Тогда Кравцов растерянно предложил гостю старый расшатанный стул, на котором, впрочем, можно было сидеть только в положении пловца, собирающегося прыгнуть в воду. Гость, однако, выбрал диван, продавив его до половины своей тяжестью.
– Очень приятно, – два раза кряду повторил Кравцов, сам не зная, что бы еще такое сказать, и старательно наморщив лоб. – Моя фамилия Кравцов… – Он выжидательно взглянул на гостя. – А вы, простите?
– Да нас здесь знают все обитатели, – самодовольно протянул рыжебородый, все еще восхищенно глядя на Кравцова своими острыми голубыми глазами. – Знают… Небось знают Топоркова… Много я уже их перебрал, – как бы нехотя и небрежно процедил он сквозь зубы.
– Кого это их? – не понял Кравцов.
– Да бабья ихнего – румынок, – спокойно ответил гость, подавляя рукой зевоту. – Прямо житья от них нету.
Кравцов смущенно кашлянул в руку.
– Чем же вы здесь занимаетесь? – спросил он, не глядя на гостя. – И вообще, извините, кто вы такой?
Топорков неторопливо разгладил свою курчавую бороду.
– А занимаюсь я вот этим самым, – со спокойной деловитостью в голосе ответил он. – Сожительствую. Поживешь с которой годик, а то и того меньше, и здравствуйте-прощайте, мадама.
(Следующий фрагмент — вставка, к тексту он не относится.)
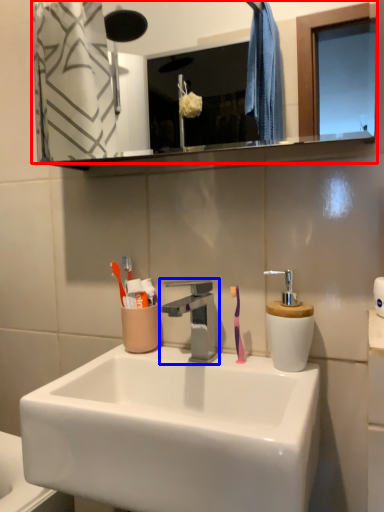
Question: Among these objects, which one is farthest to the camera, mirror (highlighted by a red box) or tap (highlighted by a blue box)?

Choices:
 (A) mirror
 (B) tap

Answer: (B)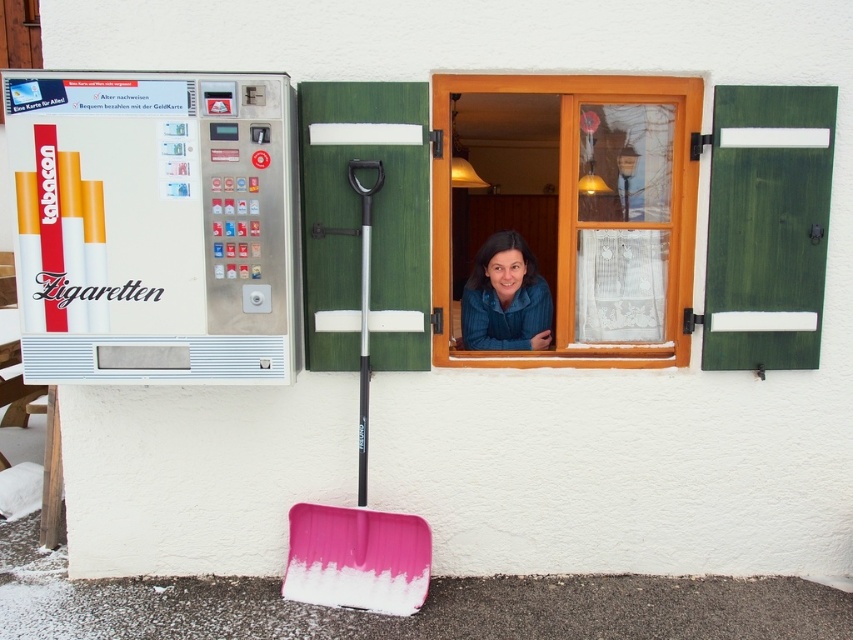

А тут еще, гляди, и другая подвернулась. Сейчас вот с ихней племянницей живу, – сказал он, указывая на дверь рукою. – Ну а сами… – он сонно ухмыльнулся, – сами мы екатеринославские. Из солдатского звания. Вот с войны еще застрял по заграницам. А домой ехать все не решаюсь. Пишут родичи: «Не ехай, ежели можешь». Голод там у них, и одежа вовсе пообносилась. – Он не без щегольства поправил свой пестрый и яркий галстук. – А то случалось и с двумя сразу дамочками жить, – продолжал Топорков, вовсе не замечая того впечатления, какое производит его рассказ на Кравцова. – Это, когда еще прахтики у мене не было насчет любовных делов. Жить с двумя дамочками очень хлопотно, – пояснил он. – Того и гляди которая из них узнает. Да и харч в такой жизни неаккуратный. Даже вовсе мизерный харч. Не то ты пообедал, не то поужинал, сам не знаешь. – Он взглянул на часы, поигрывая цепочкой. – Приглядываю я тут одну дамочку, – сказал он и плутовато подмигнул Кравцову. – Очень важная особа, и кондитерское заведение у нее свое на Оборе. Ежели заполучу эту дамочку, справлю себе беспеременно серый костюм. Я уже и матерьялец приглянул в лавке… А вам будет от меня угощение, – неожиданно заключил Топорков, подмигнув опять Кравцову. – Вроде как свадьбу отпразднуем.
– О нет, я нет… – растерянно запротестовал Кравцов.
– Да уж погуляем, будьте благонадежны, – уверенно сказал Топорков. – На все двадцать пять погуляем. Вы еще не видали, как у Топоркова может душа шуметь.
Он самодовольно расправил бороду, топорща ее от подбородка вверх и рассыпая на две стороны ослепительно рыжим веером. И тут же внезапно поднялся с дивана во весь свой богатырский рост.
– Одначе пора смываться, – сказал он, в третий раз и не без удовольствия поглядывая на часы. – Тожа вот штучка от дамочки, – сказал он, со смаком щелкнув по часовой крышке пальцем. – А цепочку мне уже потом другая особа преподнесла.
Он широко, во весь рот, ухмыльнулся. И прежде чем Кравцов успел что-либо сообразить, страшная рука сдавила своими железными пальцами его маленькую беспомощную руку. Кравцов вскрикнул.
– Ай, ай, – удивился Топорков, – никак пораненная у вас рука. Так я с вами в другой раз за левую буду здоровкаться.